März 1986, Achim

Romy blickte erstaunt auf, als Nicole eintrat. »Mit dir habe ich nicht mehr gerechnet. Geht’s dir besser?« Sie sah auf ihre Armbanduhr. »Es ist bald Feierabend.«

Nicole ging nicht zu ihrem Arbeitsplatz, sondern setzte sich auf den Besucherstuhl, der vor Romys Schreibtisch stand. Romy spürte, dass etwas in ihrer jungen Kollegin vorging, was rausmusste. Sie legte die Akte beiseite, die sie gerade bearbeitete, und beugte sich vor. »Was ist los?«

Nicole war blass, ihr Gesicht, das immer einen Ausdruck naiver Freundlichkeit trug, wirkte ernst, sogar distanziert. Ihre Augen hatten einen Glanz, der Unheil verkündete. »Ich glaube, ich weiß, wo Alisia ist«, sagte sie leise, aber klar und so schlicht, dass Romy ihr sofort glaubte.

Nicole ließ sich nicht bitten zu berichten, sie tat es ohne Aufforderung. So, als hätte sie lange überlegt, wie sie mit ihrem Wissen umgehen sollte, nun aber, da sie sich entschlossen hatte, die Sache zügig hinter sich bringen wollte. »Ich hatte zufällig jemanden etwas sagen hören, wobei ich mir aber an dem Abend nichts gedacht habe. Einer hat einen anderen gefragt, was dieser Wäschekorb oben auf dem Speicher sollte. Der sähe ja aus wie ein Babybett. Ob Cindy etwa schwanger sei?« Nicole holte tief Luft, als strengte es sie an, von diesem Abend zu sprechen. »Natürlich habe ich mir nichts dabei gedacht. Aber jetzt … Klar, das wäre schon ein totaler Zufall, aber …«

Sie brauchte nicht zu Ende zu reden, Romy reagierte sofort. »Ja, ein verrückter Zufall, aber wir müssen der Sache nachgehen, wir haben ja sonst keine Spur.« Romy griff nach dem Telefonhörer. »Wir müssen Hajo verständigen.«

Nicole nickte, diese Idee hatte sie auch längst gehabt. Ein Mann an ihrer Seite würde alles einfacher machen. Selbst, wenn es sich um einen Mann handelte, der später leicht wiedererkannt wurde, während Romy und Nicole vielleicht fliehen konnten, ohne identifiziert zu werden. Man wusste ja nie.

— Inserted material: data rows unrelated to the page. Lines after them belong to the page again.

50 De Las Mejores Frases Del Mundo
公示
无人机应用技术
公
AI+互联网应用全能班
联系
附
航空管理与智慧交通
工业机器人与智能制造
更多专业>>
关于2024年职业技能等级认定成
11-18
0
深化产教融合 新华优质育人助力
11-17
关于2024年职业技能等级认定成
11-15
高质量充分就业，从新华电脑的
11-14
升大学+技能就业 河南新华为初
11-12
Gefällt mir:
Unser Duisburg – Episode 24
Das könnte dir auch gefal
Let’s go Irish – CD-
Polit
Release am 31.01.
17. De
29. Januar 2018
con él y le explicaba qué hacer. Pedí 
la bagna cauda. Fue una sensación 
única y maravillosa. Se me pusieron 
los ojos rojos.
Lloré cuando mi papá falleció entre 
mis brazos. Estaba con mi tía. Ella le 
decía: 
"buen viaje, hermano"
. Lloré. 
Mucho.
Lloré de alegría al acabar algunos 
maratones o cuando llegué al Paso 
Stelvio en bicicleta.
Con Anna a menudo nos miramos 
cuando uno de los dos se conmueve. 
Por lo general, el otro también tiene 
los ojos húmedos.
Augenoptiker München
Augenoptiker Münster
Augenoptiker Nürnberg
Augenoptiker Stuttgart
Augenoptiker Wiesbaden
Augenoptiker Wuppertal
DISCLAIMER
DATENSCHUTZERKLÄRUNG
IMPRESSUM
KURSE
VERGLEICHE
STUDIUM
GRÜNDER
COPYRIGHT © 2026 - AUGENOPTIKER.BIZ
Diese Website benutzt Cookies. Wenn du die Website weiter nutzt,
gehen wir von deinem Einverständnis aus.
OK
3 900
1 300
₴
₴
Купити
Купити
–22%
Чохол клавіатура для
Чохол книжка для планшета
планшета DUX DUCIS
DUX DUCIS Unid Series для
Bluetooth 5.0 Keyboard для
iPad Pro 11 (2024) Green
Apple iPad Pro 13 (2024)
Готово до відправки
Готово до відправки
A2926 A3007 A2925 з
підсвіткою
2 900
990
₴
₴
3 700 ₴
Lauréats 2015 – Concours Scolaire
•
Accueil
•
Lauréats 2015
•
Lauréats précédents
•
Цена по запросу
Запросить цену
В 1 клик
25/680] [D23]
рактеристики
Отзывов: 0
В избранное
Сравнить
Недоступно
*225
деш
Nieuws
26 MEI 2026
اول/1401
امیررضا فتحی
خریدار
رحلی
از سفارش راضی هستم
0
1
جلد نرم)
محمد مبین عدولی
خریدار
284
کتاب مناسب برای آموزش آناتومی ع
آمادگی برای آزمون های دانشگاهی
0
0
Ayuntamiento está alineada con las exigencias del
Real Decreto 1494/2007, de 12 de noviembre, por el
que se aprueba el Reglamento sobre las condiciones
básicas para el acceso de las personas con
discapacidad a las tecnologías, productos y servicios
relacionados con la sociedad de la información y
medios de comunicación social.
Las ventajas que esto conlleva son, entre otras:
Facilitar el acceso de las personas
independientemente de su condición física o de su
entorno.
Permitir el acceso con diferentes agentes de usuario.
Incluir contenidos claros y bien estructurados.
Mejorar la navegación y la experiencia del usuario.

Hajo machte einen nervösen, unkonzentrierten Eindruck, als er ihr Büro betrat. Zwar hatte er nicht gezögert, schien sich aber nur schwer auf das konzentrieren zu können, was Nicole zu berichten hatte. Dann aber, als sie geendet hatte, veränderte sich der Blick seiner dunklen Augen, sie schienen heller zu werden, Romy kam es so vor, als wäre darin ein Licht angezündet worden, das wie ein Scheinwerfer nach der Wahrheit tastete.

»Nicole, das ist einfach großartig«, sagte er schlicht, aber so unbeschönigt, dass Nicole vor Freude rot anlief. »Natürlich ist nichts sicher, aber es könnte wirklich sein …«

Und dann plante er den vor ihnen liegenden Abend, ohne zu fragen, ob Romy und Nicole einverstanden waren, ohne sie überhaupt zu Wort kommen zu lassen. Er schien Gefühle außen vor lassen zu wollen, nur an das Ziel zu denken, nur an ein Happy End. Offenbar gehörte er zu den Menschen, die nicht nach rechts und links blickten und sich nicht ablenken ließen, wenn sie genau wussten, was sie wollten.

Schließlich erhob er sich. »So müsste es gehen.«

Auch Romy und Nicole standen auf. Ein feierlicher Moment senkte sich über sie, Romy war drauf und dran, ihre rechte Hand auszustrecken, damit die anderen beiden einschlugen und sie ihren Pakt besiegelten. Das Ziel: Alisias Befreiung! Aber dann erschien es ihr doch zu pathetisch, und sie ließ es bleiben.

Hajo blickte auf seine Armbanduhr, ehe er ging. »In drei Stunden hole ich euch ab. Wir nehmen meinen Wagen.« In der Tür drehte er sich noch einmal um und sah Nicole an. »Ganz große Klasse, Nicole! Wenn es gelingt, werden Kari und ich dir für immer zu großem Dank verpflichtet sein.«

»Ich auch«, bekräftigte Romy.

Und Nicole stand da, als wäre sie mit Glück übergossen worden. Während sie darauf warteten, dass die drei Stunden vorübergingen, dachte Romy darüber nach, wie oft Nicole in ihrem Leben gelobt worden war. Vermutlich viel zu selten.